Issue Date: November 5, 2007
Bayer Material Science is selling its Hennecke subsidiary, which makes urethane-processing machinery, to Vienna-based investment group Adcuram for an undisclosed sum. Hennecke employs about 500 people at sites in Pittsburgh, Singapore, Shanghai, and Germany.
Chemtura has sold its optical monomers business to Acomon, a subsidiary of the German private equity firm Auctus Management. Based in Ravenna, Italy, the business had about $35 million in 2006 sales of monomers used in eyewear lenses, welding masks, and other applications.
Rhodia will discontinue production of acetaminophen at its plant in Roussillon, France, with the loss of 43 jobs. Efforts to cut costs "have failed to prevent a decline in this business activity and restore its competitiveness," the company says.
Perstorp, the Swedish specialty chemicals company, has acquired compatriot firm TallOil in a move to expand its business in biofuels, including pine tar. The acquisition will take place via Perstorp's newly formed Perstorp BioProducts business.
Israel Chemicals and Dai-ichi Kogyo Seiyaku plan to expand capacity for the brominated flame retardant FR-245 at their plant in Ramat-Hovav, Israel. The expansion, which will cost about $8 million, is expected to open next spring.
Kemira has named Harri Kerminen, 56, as its new CEO, effective Jan. 1, 2008. Kerminen, currently president of the company's pulp and paper division, succeeds Lasse Kurkilahti, who will become senior adviser to the Kemira board of directors.
Hercules will locate phosphate ester surfactant production at its newly acquired Brunswick, Ga., plant. Hercules bought the surfactant business in August from Bronx, N.Y.-based Dexter Chemical.

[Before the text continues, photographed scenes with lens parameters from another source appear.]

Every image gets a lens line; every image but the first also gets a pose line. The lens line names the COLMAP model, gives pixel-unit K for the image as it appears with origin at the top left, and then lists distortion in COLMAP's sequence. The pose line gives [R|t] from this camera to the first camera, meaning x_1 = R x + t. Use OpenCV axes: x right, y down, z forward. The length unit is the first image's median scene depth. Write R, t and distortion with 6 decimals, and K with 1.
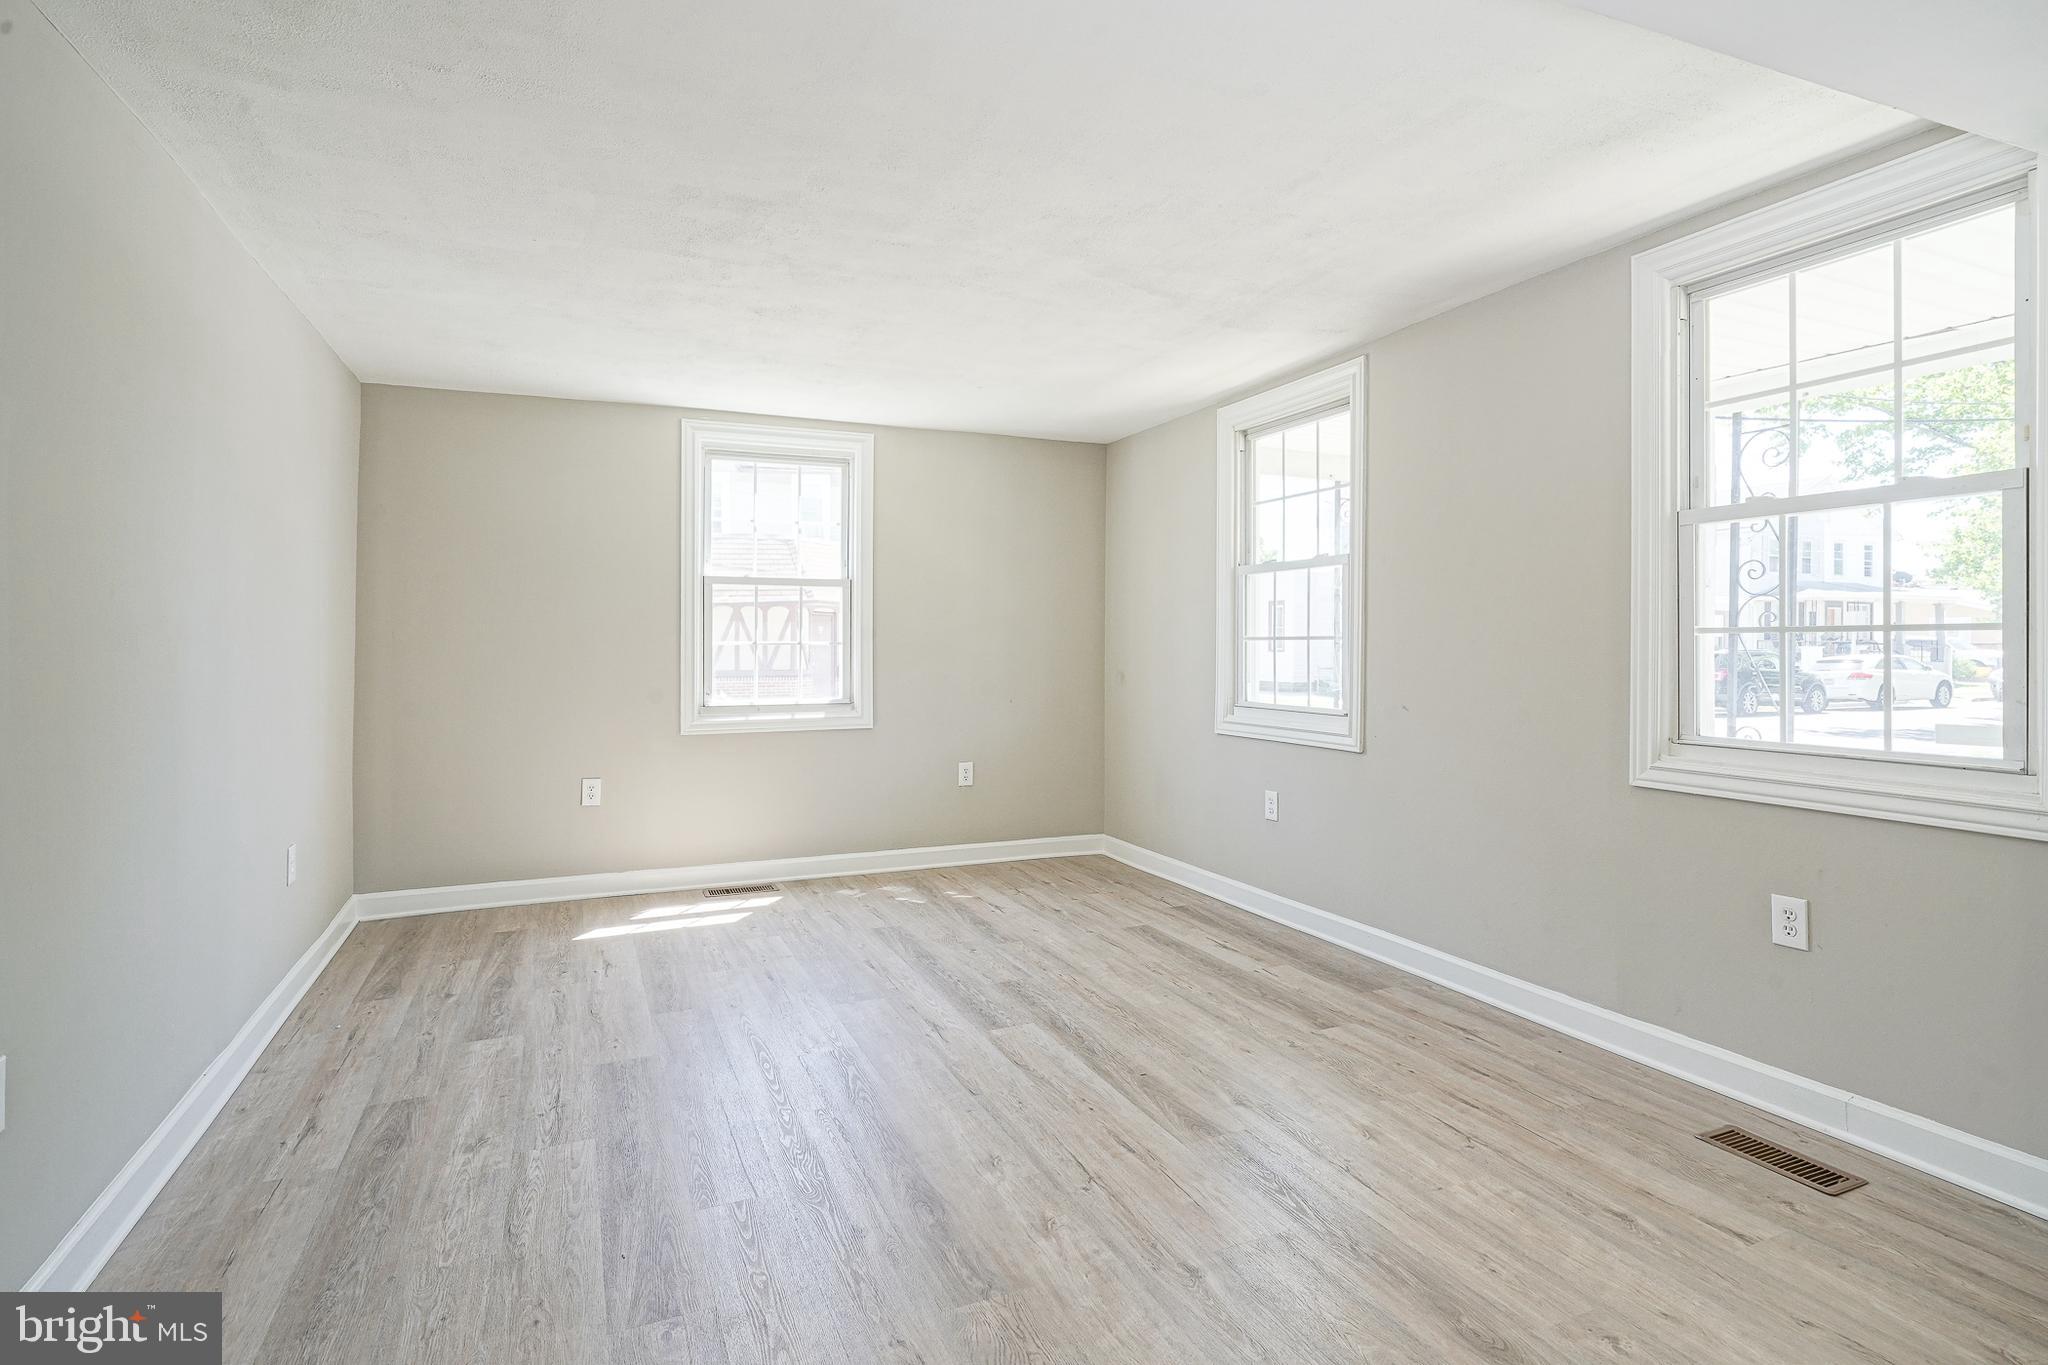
lens RADIAL K [[1011.4, 0, 1015.3], [0, 1011.4, 644.1], [0, 0, 1]] dist [-0.004886, 0.002360]
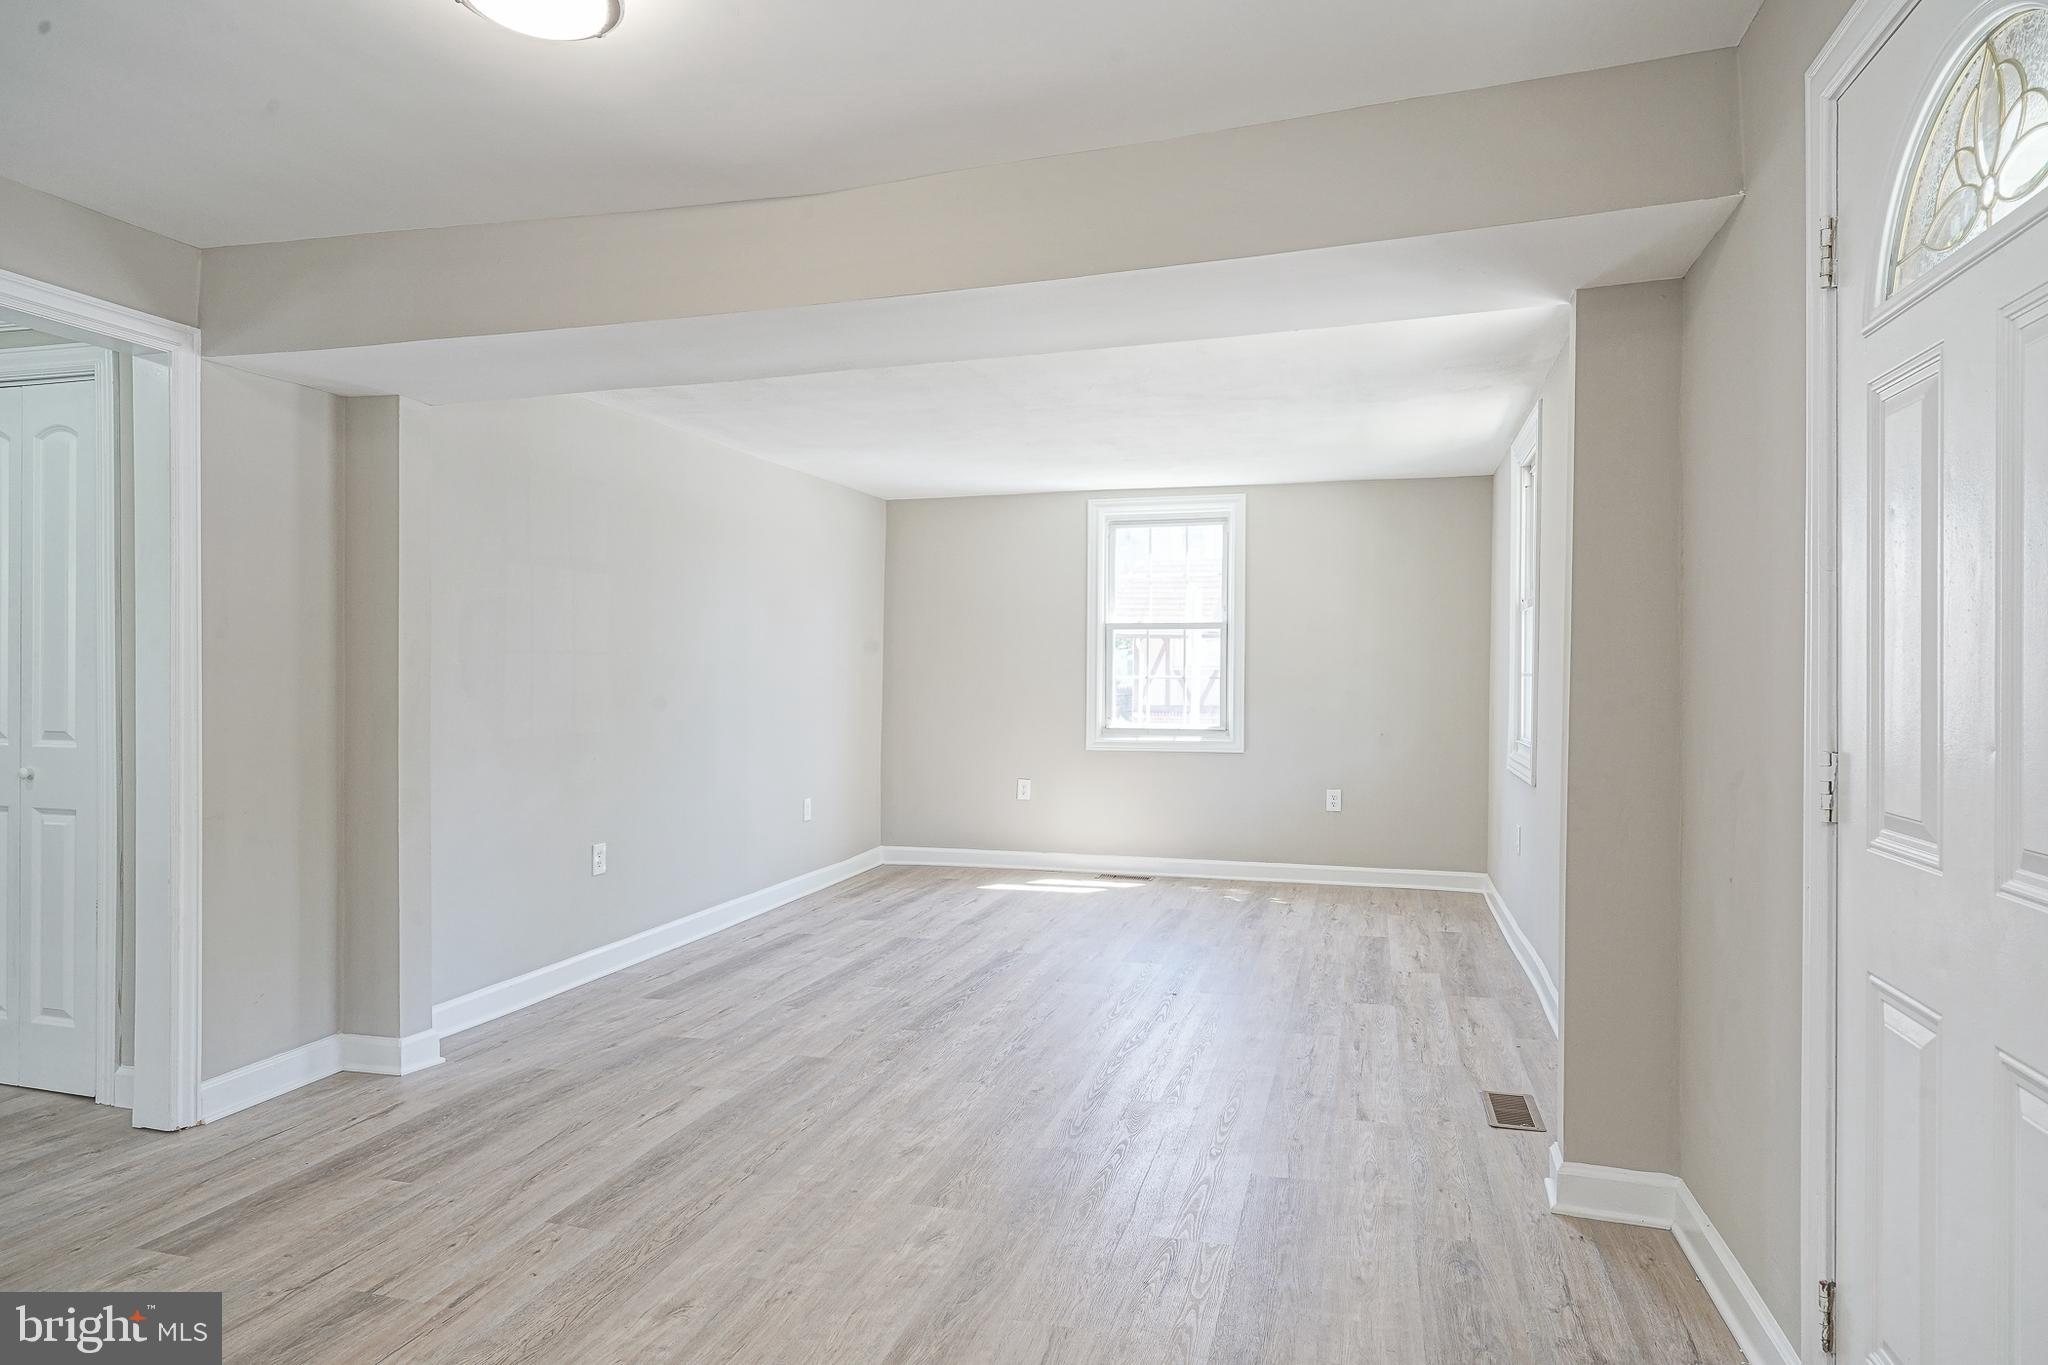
lens RADIAL K [[1220.7, 0, 1036.6], [0, 1220.7, 682.1], [0, 0, 1]] dist [0.016298, -0.000706]
pose [[0.777491, 0.005189, -0.628873, 0.871647], [-0.004266, 0.999986, 0.002977, 0.001181], [0.628880, 0.000368, 0.777503, -0.340579]]
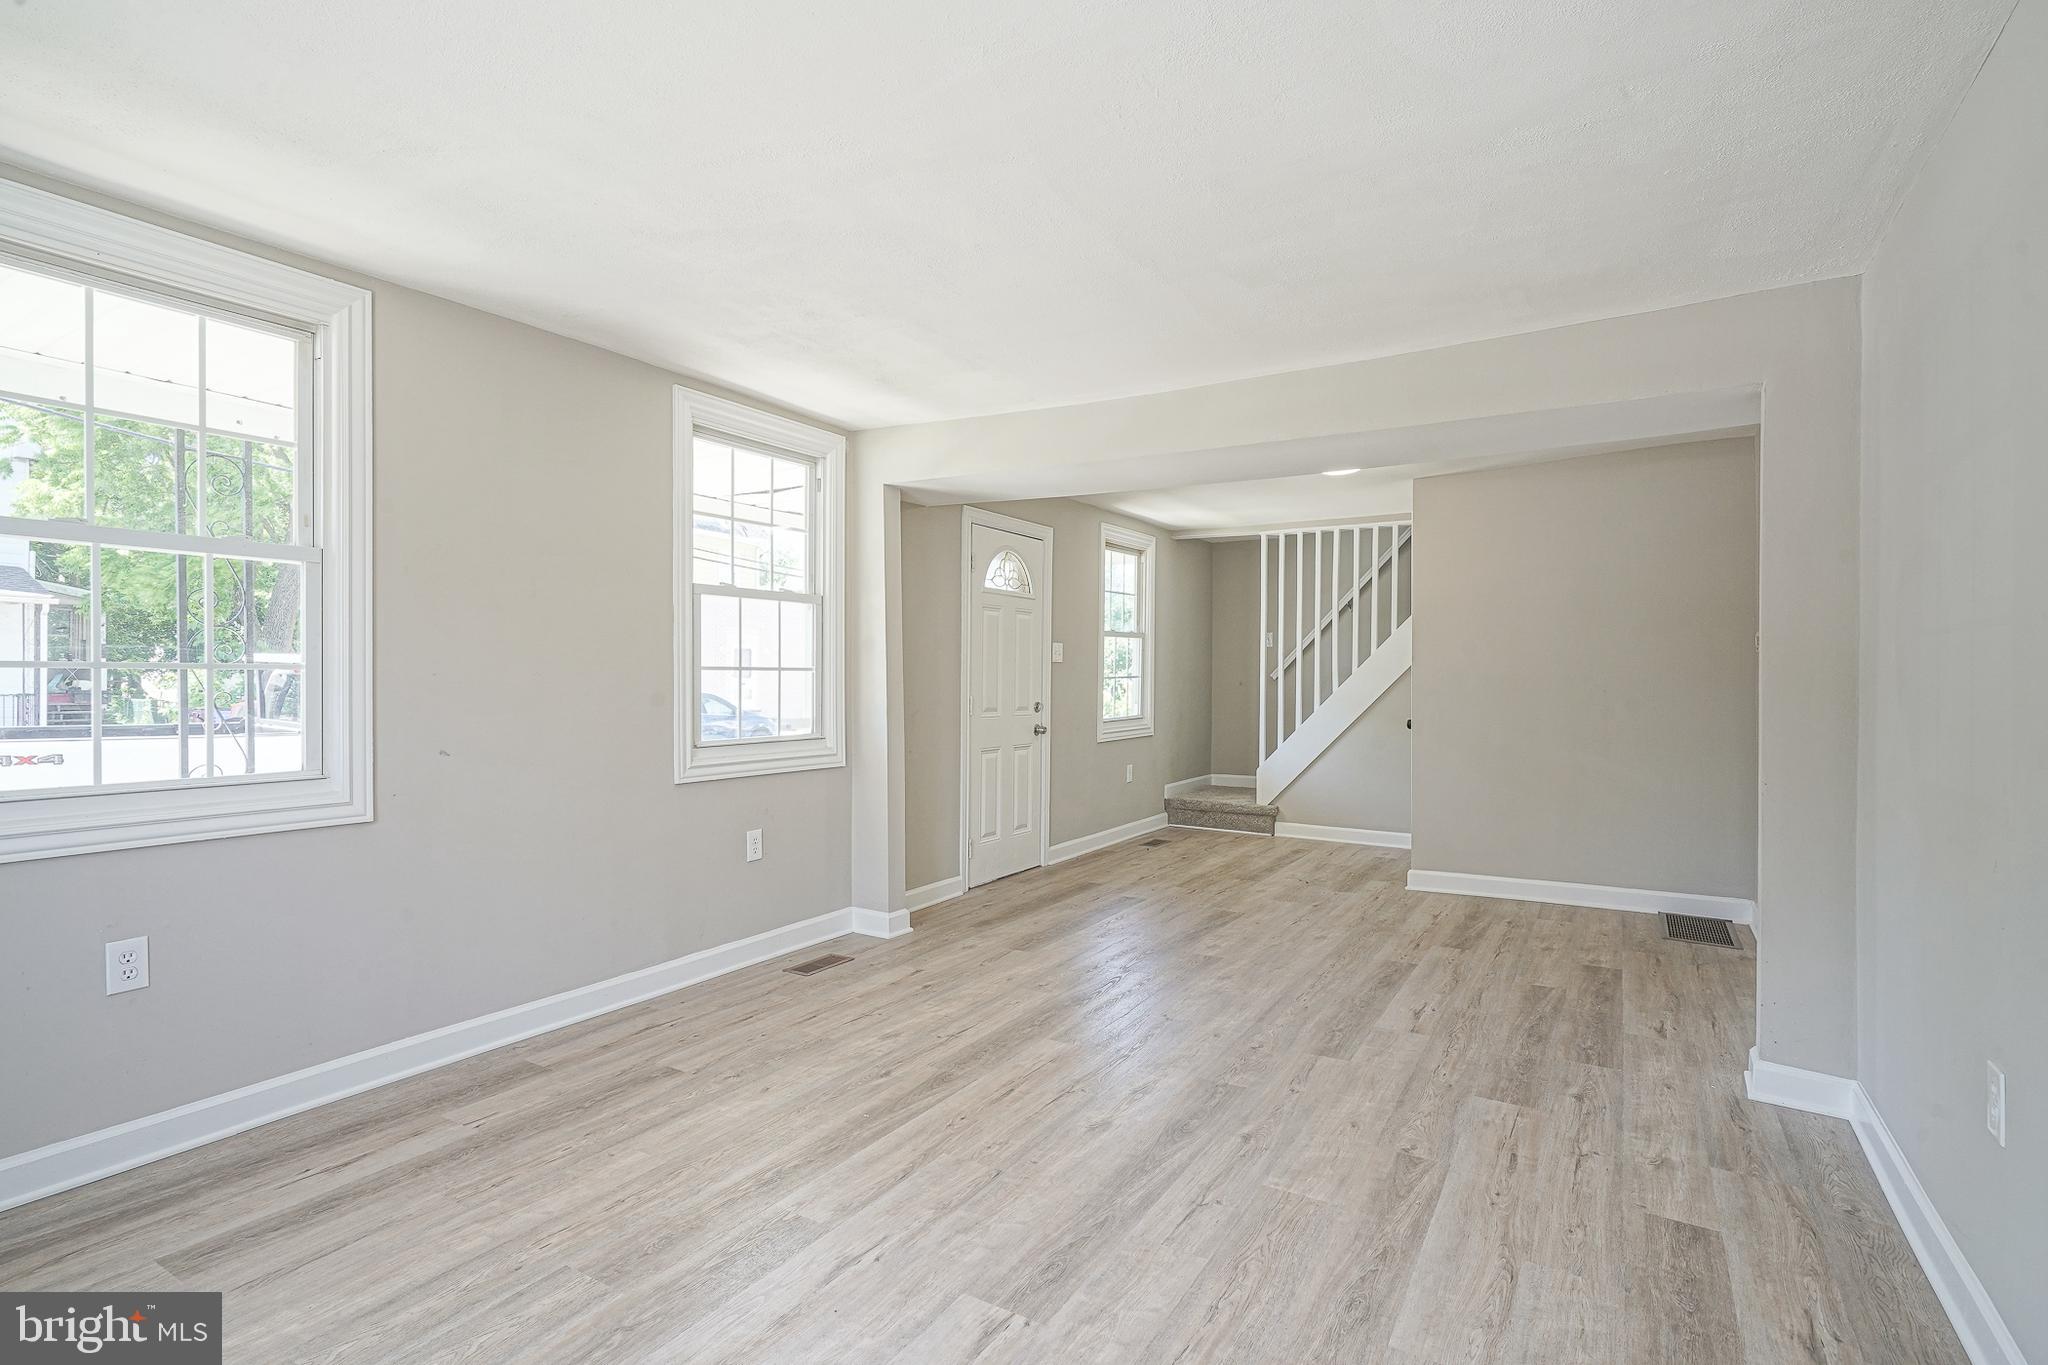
lens RADIAL K [[1011.4, 0, 1024.8], [0, 1011.4, 697.1], [0, 0, 1]] dist [-0.004886, 0.002360]
pose [[-0.578222, -0.013568, 0.815766, -0.644108], [-0.000677, 0.999869, 0.016151, 0.005192], [-0.815879, 0.008787, -0.578156, 1.230657]]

Hercules is also expanding wood rosin recovery at the site to support its rosin ester business.
Basell and Lyondell Chemical will become LyondellBasell Industries after Basell completes its acquisition of Lyondell, which is expected to occur later this year. The European Commission recently gave the deal the green light.
Pfizer has signed a letter of intent to license a schizophrenia drug candidate from Tokyo-based Taisho Pharmaceutical. Taisho will get $22 million up front and other possible payments, while Pfizer will get rights to develop the drug outside of Japan. TS-032, now in preclinical trials, stimulates the metabotropic glutamate receptor, which is responsible for several central nervous system functions.